* Work request
Print, exactly as they appear in the listing below, the lines from the line with "Committee | 7 |" to the line with "tunnels | 10 |", with both end lines kept.

* Extracted material

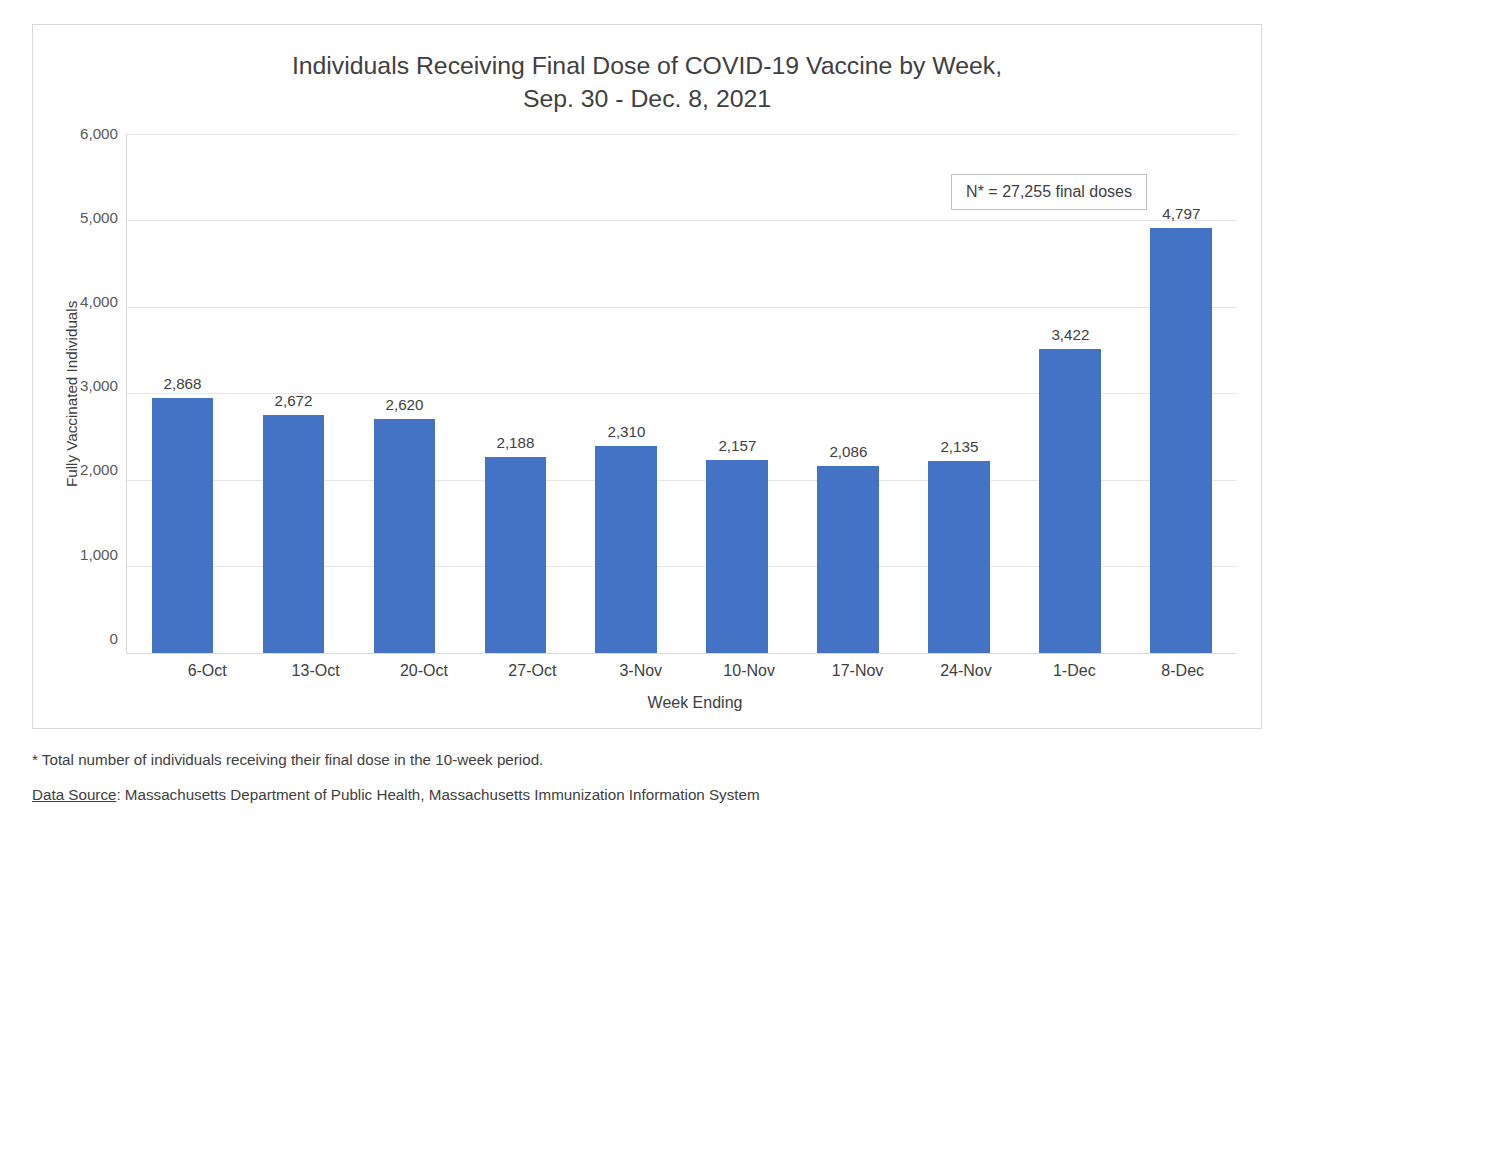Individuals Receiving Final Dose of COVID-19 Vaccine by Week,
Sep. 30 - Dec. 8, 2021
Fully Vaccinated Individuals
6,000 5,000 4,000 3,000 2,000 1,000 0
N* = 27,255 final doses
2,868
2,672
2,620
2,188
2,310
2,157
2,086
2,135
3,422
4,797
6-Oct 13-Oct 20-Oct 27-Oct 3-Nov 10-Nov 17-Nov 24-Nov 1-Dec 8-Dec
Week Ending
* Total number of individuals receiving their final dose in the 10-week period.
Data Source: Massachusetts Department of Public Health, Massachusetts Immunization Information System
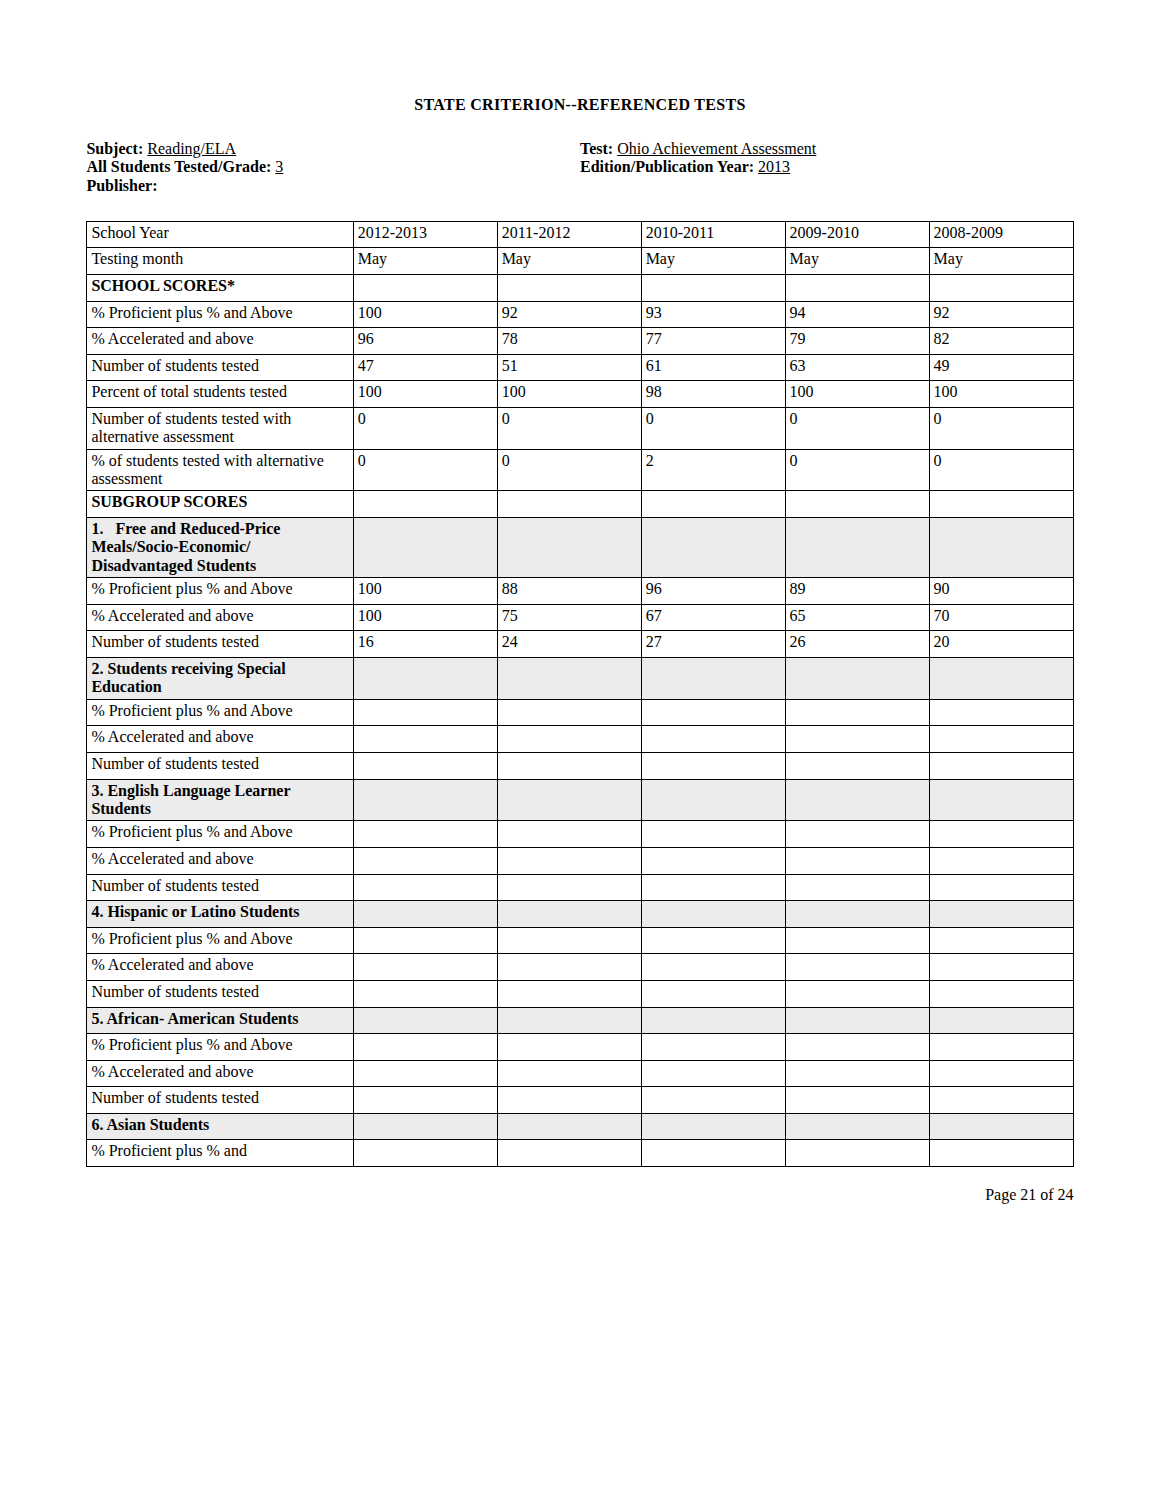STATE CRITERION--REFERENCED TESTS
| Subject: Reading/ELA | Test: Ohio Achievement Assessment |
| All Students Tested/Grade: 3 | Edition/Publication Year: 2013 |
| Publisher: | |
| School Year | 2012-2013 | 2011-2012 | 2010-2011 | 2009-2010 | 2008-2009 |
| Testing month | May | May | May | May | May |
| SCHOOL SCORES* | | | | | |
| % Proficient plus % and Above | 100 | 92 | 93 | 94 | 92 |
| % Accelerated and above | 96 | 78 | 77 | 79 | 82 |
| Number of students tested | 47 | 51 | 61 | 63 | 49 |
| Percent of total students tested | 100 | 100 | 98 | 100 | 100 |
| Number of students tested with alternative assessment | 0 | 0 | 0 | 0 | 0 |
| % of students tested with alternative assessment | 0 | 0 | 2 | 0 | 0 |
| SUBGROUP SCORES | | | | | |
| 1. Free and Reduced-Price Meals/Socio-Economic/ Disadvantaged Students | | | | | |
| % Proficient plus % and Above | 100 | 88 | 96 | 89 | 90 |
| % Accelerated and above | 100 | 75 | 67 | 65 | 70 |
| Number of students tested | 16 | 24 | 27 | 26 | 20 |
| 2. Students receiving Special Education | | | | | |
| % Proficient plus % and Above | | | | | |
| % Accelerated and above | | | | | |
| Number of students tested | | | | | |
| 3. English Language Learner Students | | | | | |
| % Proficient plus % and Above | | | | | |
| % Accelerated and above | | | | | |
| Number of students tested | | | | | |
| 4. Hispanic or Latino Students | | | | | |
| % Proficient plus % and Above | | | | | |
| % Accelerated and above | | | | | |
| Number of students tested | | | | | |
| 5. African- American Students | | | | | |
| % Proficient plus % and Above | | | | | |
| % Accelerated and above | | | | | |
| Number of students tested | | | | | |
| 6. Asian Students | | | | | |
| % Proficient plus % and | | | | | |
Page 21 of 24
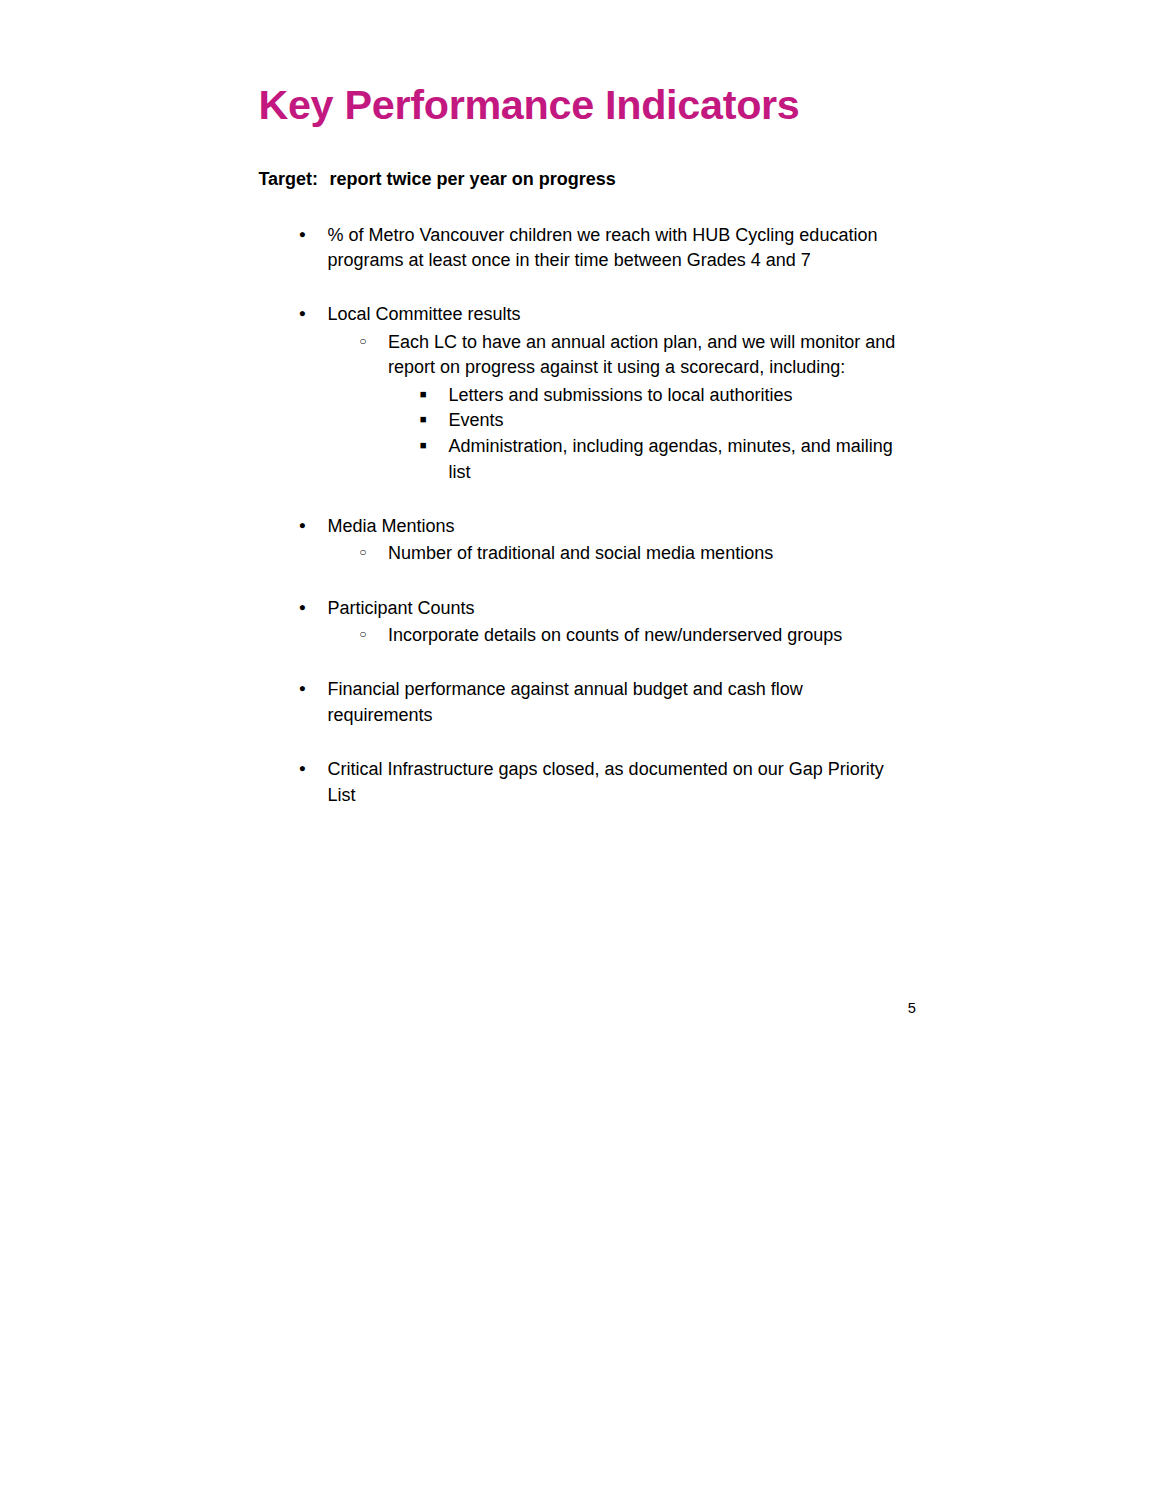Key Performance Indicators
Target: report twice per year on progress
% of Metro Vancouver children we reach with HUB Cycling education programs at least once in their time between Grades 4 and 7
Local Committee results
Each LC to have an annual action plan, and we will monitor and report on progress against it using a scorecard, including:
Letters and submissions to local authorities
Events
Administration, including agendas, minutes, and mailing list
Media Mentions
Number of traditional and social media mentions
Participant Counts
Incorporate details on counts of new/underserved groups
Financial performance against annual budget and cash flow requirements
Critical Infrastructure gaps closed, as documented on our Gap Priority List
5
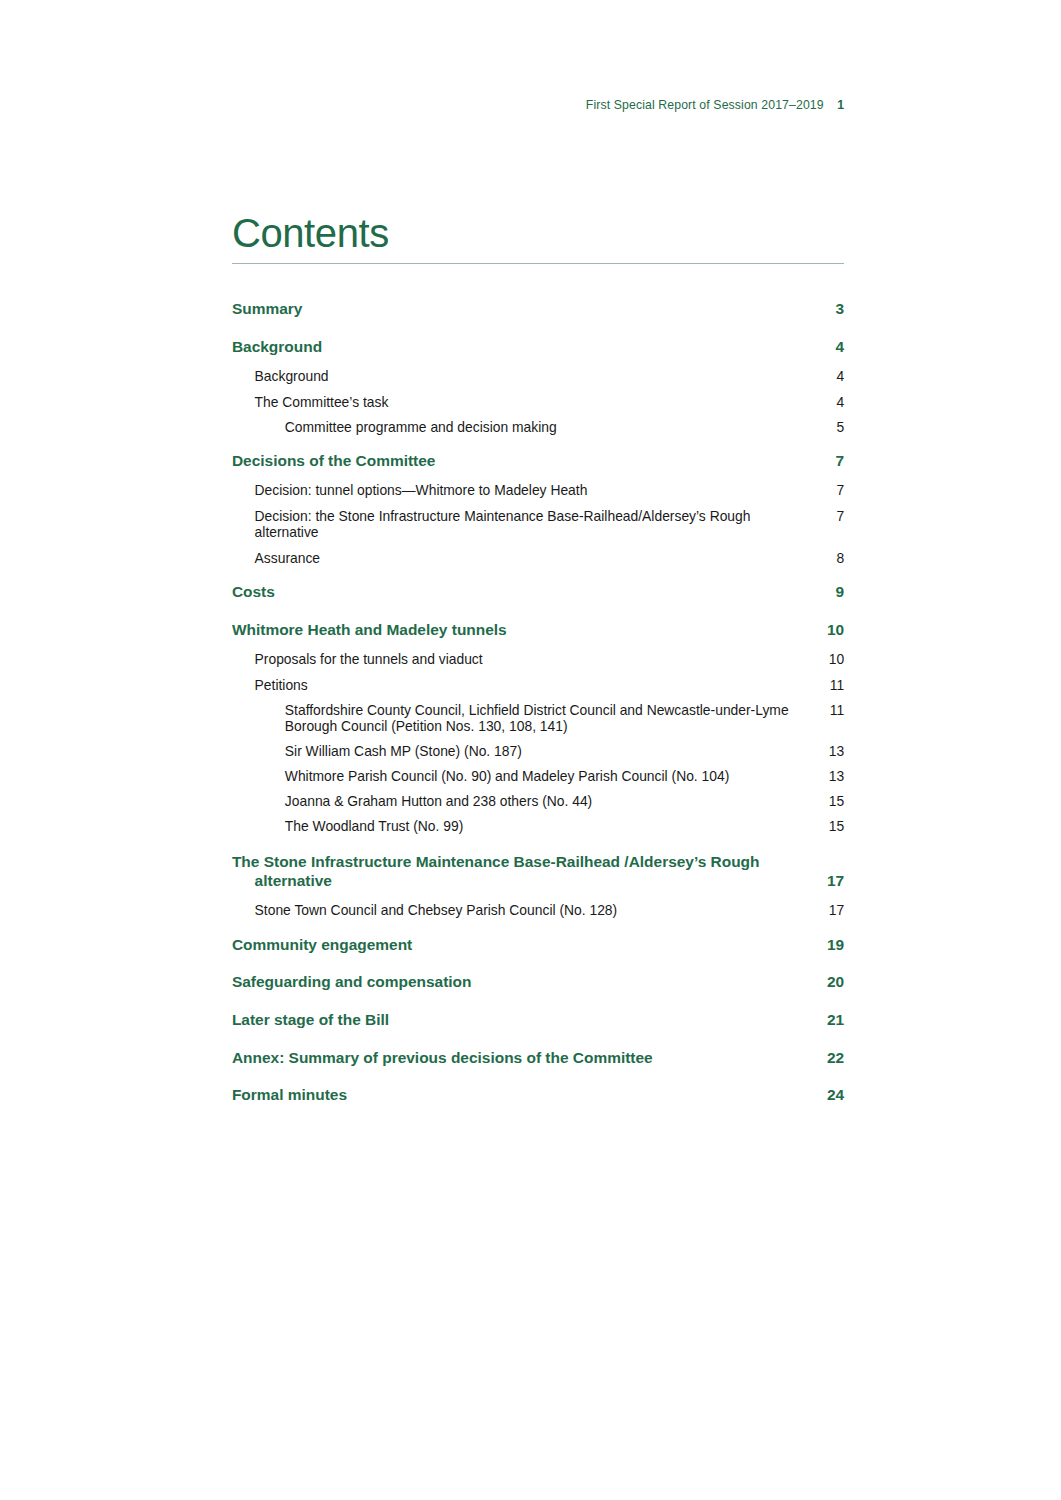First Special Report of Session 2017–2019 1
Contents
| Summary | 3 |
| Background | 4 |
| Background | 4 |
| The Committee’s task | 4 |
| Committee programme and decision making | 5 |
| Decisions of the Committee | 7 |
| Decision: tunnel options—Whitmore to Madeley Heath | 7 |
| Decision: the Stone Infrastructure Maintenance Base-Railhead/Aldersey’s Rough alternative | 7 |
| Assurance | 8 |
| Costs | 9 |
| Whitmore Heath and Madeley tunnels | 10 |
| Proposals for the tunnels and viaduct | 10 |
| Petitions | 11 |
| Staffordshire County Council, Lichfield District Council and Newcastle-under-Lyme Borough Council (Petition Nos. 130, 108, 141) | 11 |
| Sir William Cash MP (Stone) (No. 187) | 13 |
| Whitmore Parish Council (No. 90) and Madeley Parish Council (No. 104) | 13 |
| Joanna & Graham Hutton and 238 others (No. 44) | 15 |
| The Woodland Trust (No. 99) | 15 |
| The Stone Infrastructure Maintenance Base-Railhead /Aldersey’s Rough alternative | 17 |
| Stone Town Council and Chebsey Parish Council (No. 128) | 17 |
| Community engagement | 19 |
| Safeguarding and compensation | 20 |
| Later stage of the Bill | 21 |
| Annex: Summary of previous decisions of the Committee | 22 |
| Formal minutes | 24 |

* Result below
| Decisions of the Committee | 7 |
| Decision: tunnel options—Whitmore to Madeley Heath | 7 |
| Decision: the Stone Infrastructure Maintenance Base-Railhead/Aldersey’s Rough alternative | 7 |
| Assurance | 8 |
| Costs | 9 |
| Whitmore Heath and Madeley tunnels | 10 |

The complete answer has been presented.